Emergency department (ED) patient navigators are increasingly used, but a lack of understanding of how ED navigator interventions are designed, described, and evaluated creates gaps in our ability to understand, monitor and improve care. The purpose of this scoping review is to identify how the literature describes and evaluates ED patient navigator interventions for older people transitioning to a primary care setting.
A scoping review was conducted following the Johanna Briggs Institute updated methodological guidance for the conduct of scoping reviews. We searched three databases: MEDLINE, EMBASE and CINAHL. We included English language articles without any restrictions on study designs that two reviewers screened. All articles focused on distinct ED navigator roles to facilitate transitions for older people from the ED to primary care were included. Data extraction was completed by the primary reviewer and validated by two secondary reviewers. We report study characteristics in a table. Descriptive content analysis was used to analyse the main findings.
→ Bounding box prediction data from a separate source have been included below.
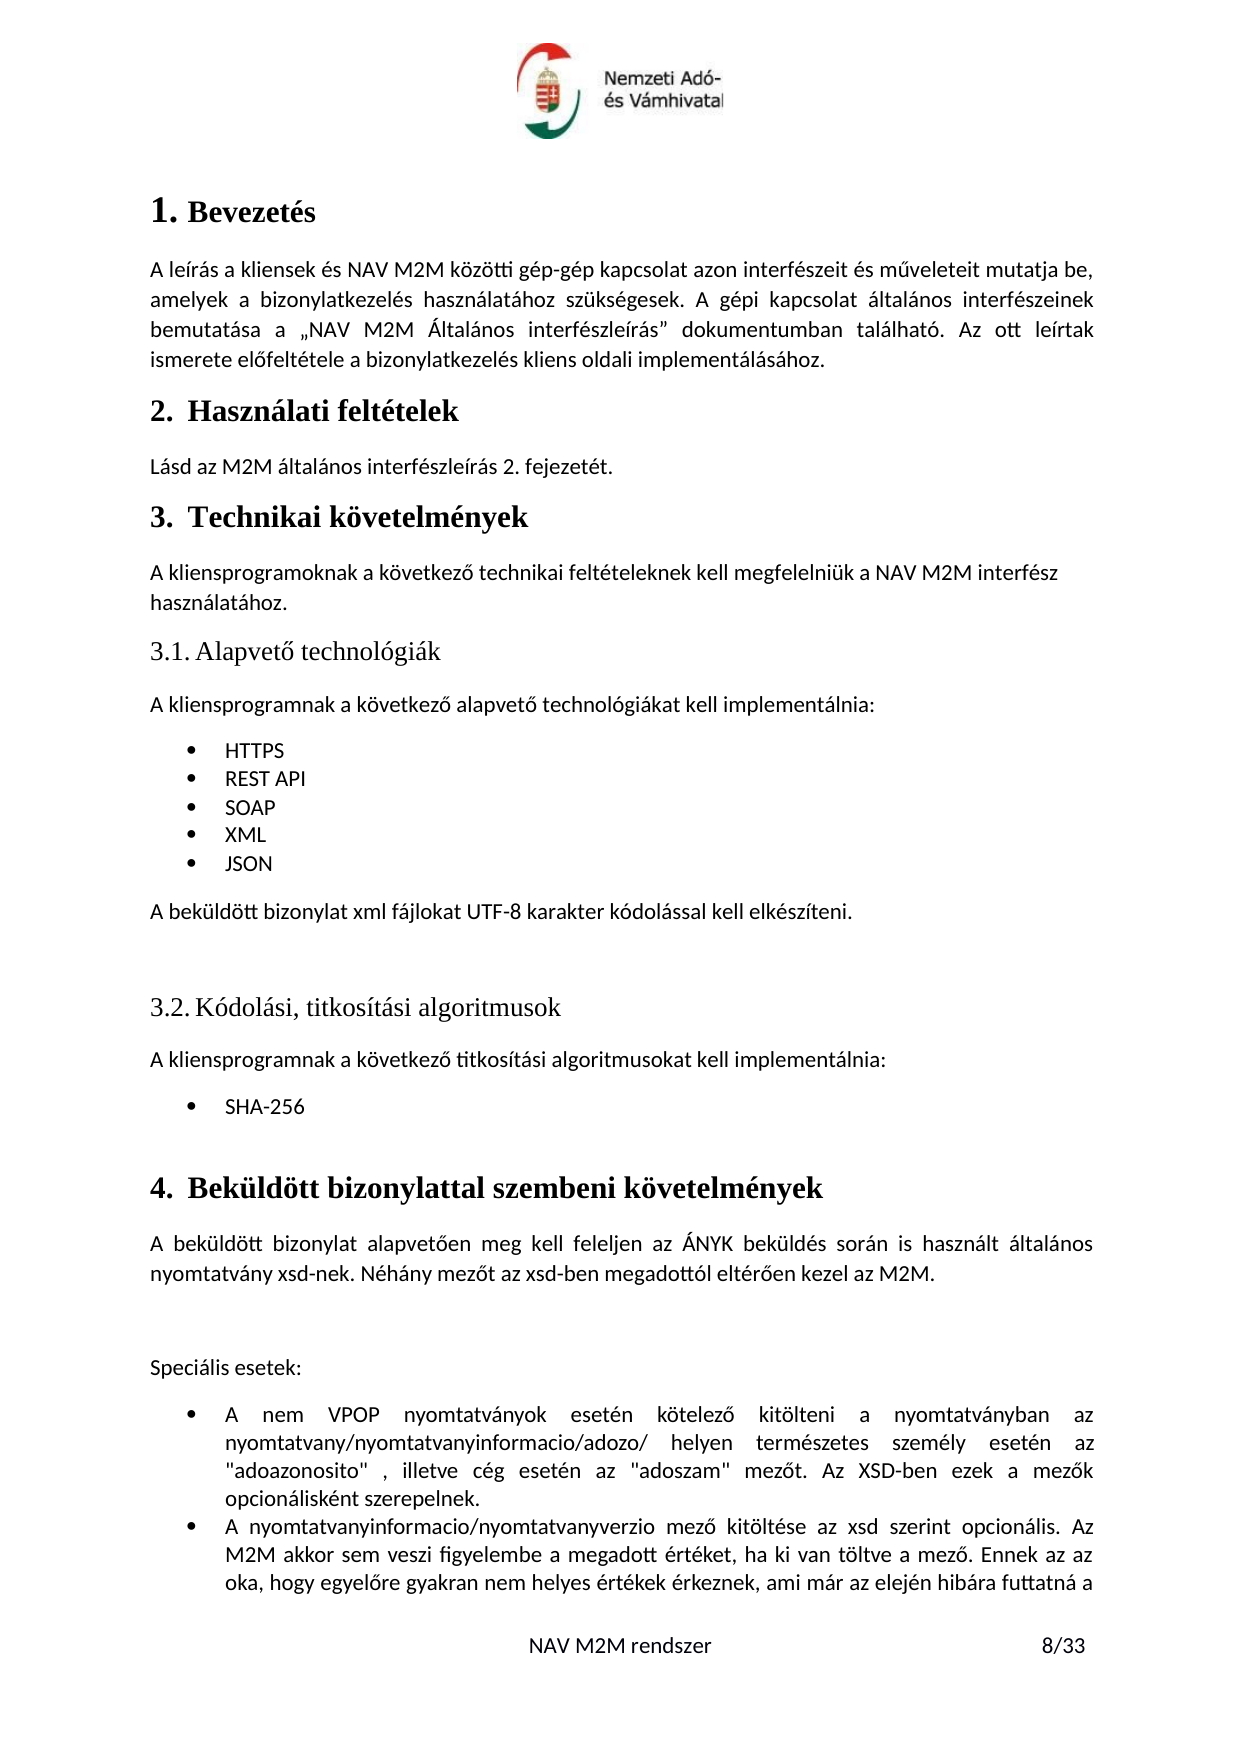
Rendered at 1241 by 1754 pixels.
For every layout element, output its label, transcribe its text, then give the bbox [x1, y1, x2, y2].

text A kliensprogramoknak a következő technikai feltételeknek kell megfelelniük a NAV M2M interfész használatához. [150, 558, 1095, 616]
list REST API [187, 764, 1095, 793]
list HTTPS [187, 737, 1095, 764]
list SOAP [187, 793, 1095, 821]
picture [517, 43, 724, 139]
text Speciális esetek: [150, 1353, 1095, 1381]
subtitle Beküldött bizonylattal szembeni követelmények [150, 1169, 1095, 1205]
text A beküldött bizonylat alapvetően meg kell feleljen az ÁNYK beküldés során is használt általános nyomtatvány xsd-nek. Néhány mezőt az xsd-ben megadottól eltérően kezel az M2M. [150, 1229, 1095, 1287]
subtitle Használati feltételek [150, 392, 1095, 428]
subtitle Alapvető technológiák [150, 635, 1095, 666]
text A kliensprogramnak a következő titkosítási algoritmusokat kell implementálnia: [150, 1046, 1095, 1074]
list SHA-256 [187, 1092, 1095, 1121]
text A beküldött bizonylat xml fájlokat UTF-8 karakter kódolással kell elkészíteni. [150, 897, 1095, 926]
text A leírás a kliensek és NAV M2M közötti gép-gép kapcsolat azon interfészeit és műveleteit mutatja be, amelyek a bizonylatkezelés használatához szükségesek. A gépi kapcsolat általános interfészeinek bemutatása a „NAV M2M Általános interfészleírás” dokumentumban található. Az ott leírtak ismerete előfeltétele a bizonylatkezelés kliens oldali implementálásához. [150, 255, 1095, 373]
list A nem VPOP nyomtatványok esetén kötelező kitölteni a nyomtatványban az nyomtatvany/nyomtatvanyinformacio/adozo/ helyen természetes személy esetén az "adoazonosito" , illetve cég esetén az "adoszam" mezőt. Az XSD-ben ezek a mezők opcionálisként szerepelnek. [187, 1400, 1095, 1512]
subtitle Technikai követelmények [150, 499, 1095, 534]
text Lásd az M2M általános interfészleírás 2. fejezetét. [150, 452, 1095, 480]
list JSON [187, 849, 1095, 877]
text A kliensprogramnak a következő alapvető technológiákat kell implementálnia: [150, 690, 1095, 718]
subtitle Kódolási, titkosítási algoritmusok [150, 991, 1095, 1022]
list A nyomtatvanyinformacio/nyomtatvanyverzio mező kitöltése az xsd szerint opcionális. Az M2M akkor sem veszi figyelembe a megadott értéket, ha ki van töltve a mező. Ennek az az oka, hogy egyelőre gyakran nem helyes értékek érkeznek, ami már az elején hibára futtatná a folyamatot. A nem megfelelő beküldött verzió így egyelőre nem az előellenőrzés, hanem a tartalmi validáció során fog kiderülni. [187, 1512, 1095, 1596]
subtitle Bevezetés [150, 187, 1095, 230]
list XML [187, 821, 1095, 849]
A total of 10 studies were included out of 2102 articles identified. All studies used quantitative designs except one, which used a qualitative research design. Four studies were conducted in the United States, two in Australia and the UK and one in Canada and Belgium. Twenty unique outcome measures were identified, with hospital admission rate, frequency of ED presentations and ED/hospital length of stay being the most common. We identified six intervention components: assessment, consultation, liaison, development of care plan, referral and follow-up. Interventions using 4 or more components more commonly reported positive outcomes. Outcome measures used to evaluate interventions were often not tracked across care settings, potentially obscuring the impact of ED navigator interventions across the care continuum.
Future research should examine which patients benefit from ED navigation and which outcome measures might help contextualise intervention effectiveness across care settings.